Like most security alerts, there are some caveats to
this concern for the safety of electric facilities: Mr. Peterson’s company,
Digital Bond, sells consulting services to assess and improve the security of
S.C.A.D.A. systems.
Mr. Crain also has an interest. In March, he plans
to release a free version of his security test, but for now he is charging
vendors to use his program. (Mr. Crain would not disclose pricing, since it
differed for each vendor based on vendor size, saying only that he charged in
the “thousands” though he said he charged far less than commercial services
like WurldTech Security, which charges tens of thousands of dollars for similar
programs.)
“We haven’t found anything we haven’t broken yet,”

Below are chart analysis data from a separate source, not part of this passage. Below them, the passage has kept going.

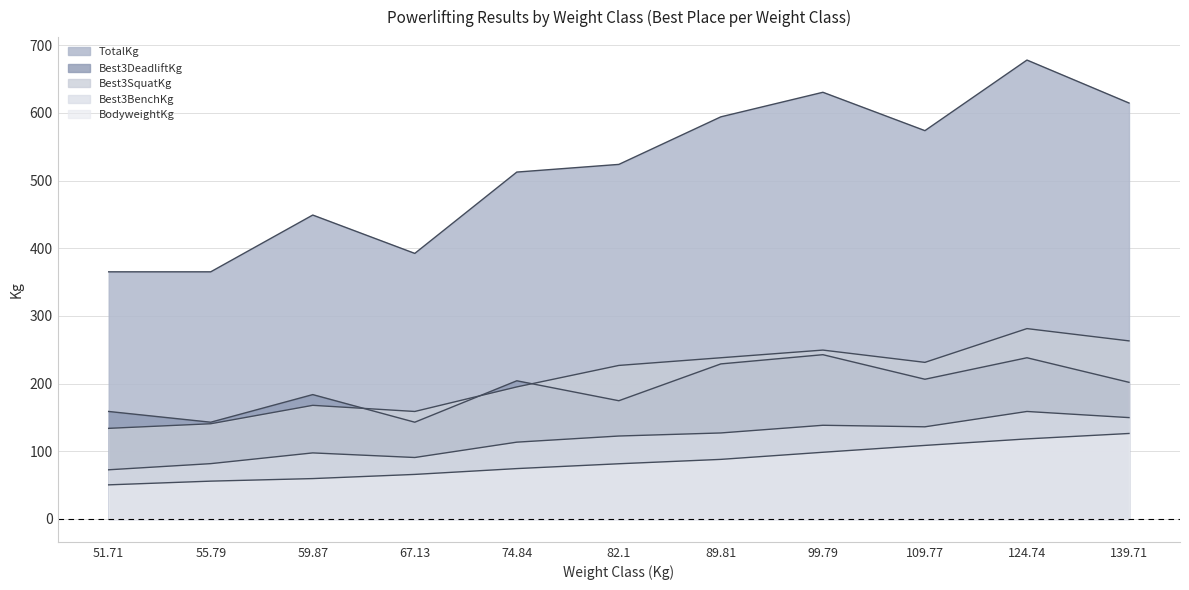

Reading left to right, what are all the values shown in this chart?

BodyweightKg: 50.3	55.8	59.6	65.7	74.3	81.5	88.0	98.5	108.6	118.2	126.2
Best3SquatKg: 133.8	140.6	167.8	158.8	195.0	226.8	238.1	249.5	231.3	281.2	263.1
Best3BenchKg: 72.6	81.7	97.5	90.7	113.4	122.5	127.0	138.3	136.1	158.8	149.7
Best3DeadliftKg: 158.8	142.9	183.7	142.9	204.1	174.6	229.1	242.7	206.4	238.1	201.8
TotalKg: 365.1	365.1	449.1	392.4	512.6	523.9	594.2	630.5	573.8	678.1	614.6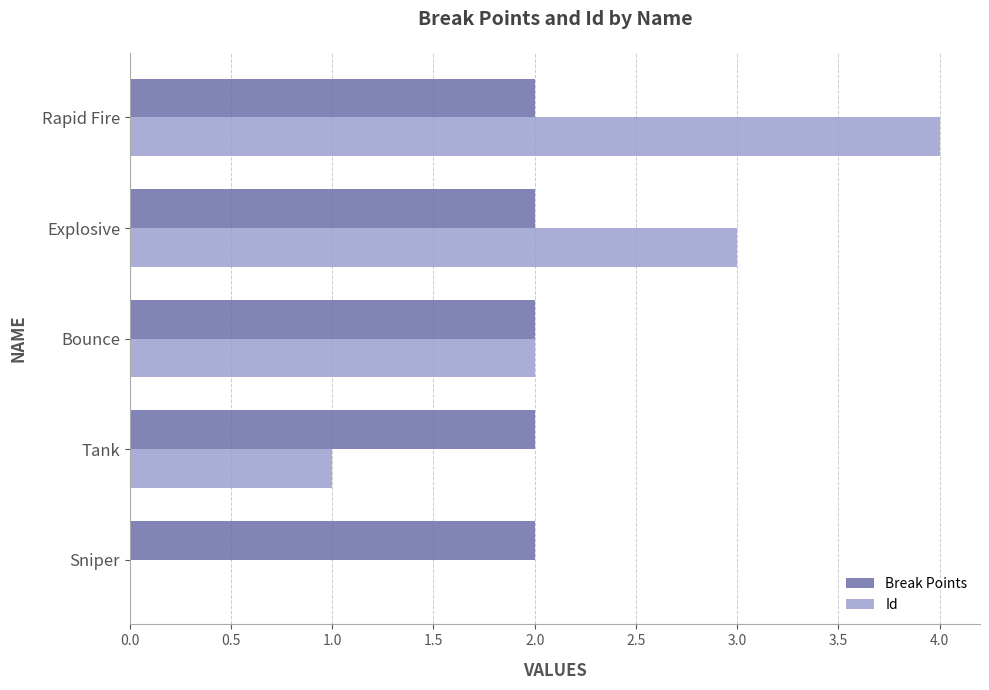

Between Sniper and Explosive, which series saw the biggest shift?

Id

Mr. Crain said in an interview. At minimum, the two discovered that they could
freeze, or crash, the software that monitors a substation, thereby blinding
control center operators from the power grid. Mr. Crain likened that capability
to “a bank robber being in a bank vault with the camera frozen.”

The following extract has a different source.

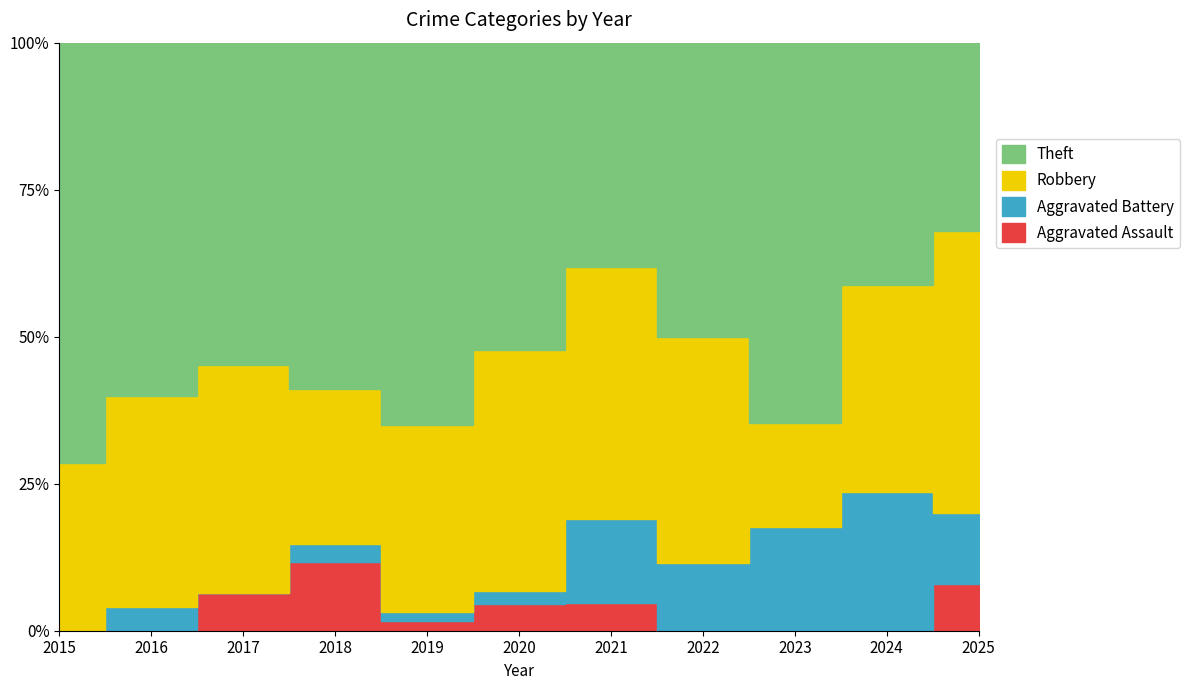

At which label does Theft reach its peak?

2019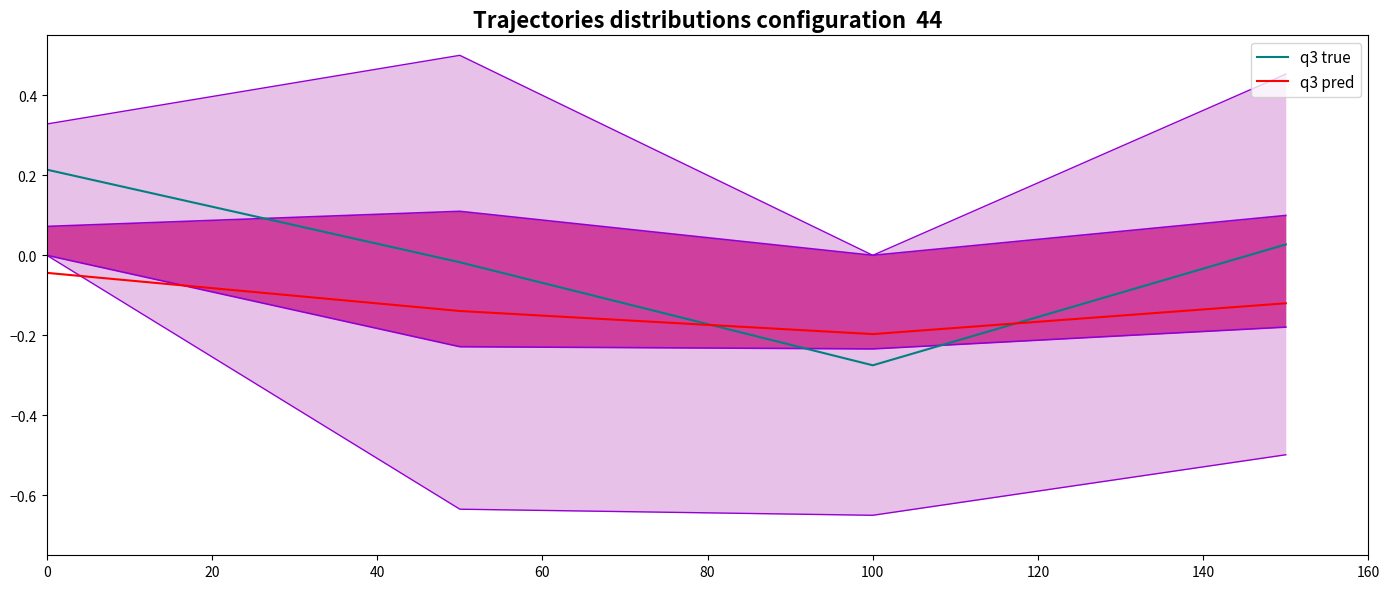

The q3 pred series shows -0.2 at 100. True or false?

True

In the case of one vendor, Mr. Crain found that he could
actually infiltrate a power station’s control center from afar. An attacker
could use that capability to insert malware to take over the system, and like
Stuxnet, the computer worm that took out 20 percent of Iran’s centrifuges,
inflict actual physical harm.
“This is low-hanging fruit,” said Mr. Crain. “It
doesn’t require some kind of hacker mastermind to understand the protocol and
do this.”
What makes the vulnerabilities particularly
troubling, experts say, is that traditional firewalls are ill-equipped to stop
them. “When the master crashes it can no longer monitor or control any and all
of the substations,” said Dale Peterson, a former N.S.A. employee who
founded Digital
Bond, a security firm that focuses on infrastructure. “There is no way to
stop this with a firewall and other perimeter security device today. You have
to let DNP3 responses through.”
Even more troubling, Mr. Peterson said, is that most
DNP3 communications aren’t regulated. The original version of DNP3 worked on
serial communications — a way of transmitting data usually found in things like
coaxial cables — and is still widely deployed in large systems, particularly
substations around the country. But current cybersecurity regulations, governed
by the North American Electric Reliability Corporation’s (N.E.R.C.) Critical
Infrastructure Protection Committee (C.I.P.C.) are focused on Internet
Protocols, or I.P. protocols, and specifically exclude serial communications
and the equipment that uses them from meeting any security requirements.
“Why isn’t D.H.S., N.E.R.C., and the DNP3 committee
telling vendors they need to fix this now and utility owners they need to get
this patched A.S.A.P.?” Mr. Peterson said.
To date, D.H.S. has posted nine advisories, several
of them for software used by major players in the electric sector.
“This is a systemic problem,” Mr. Crain said. “Most
of the top five utilities use this software and just because a patch is
available, doesn’t necessarily mean that utilities are applying them.”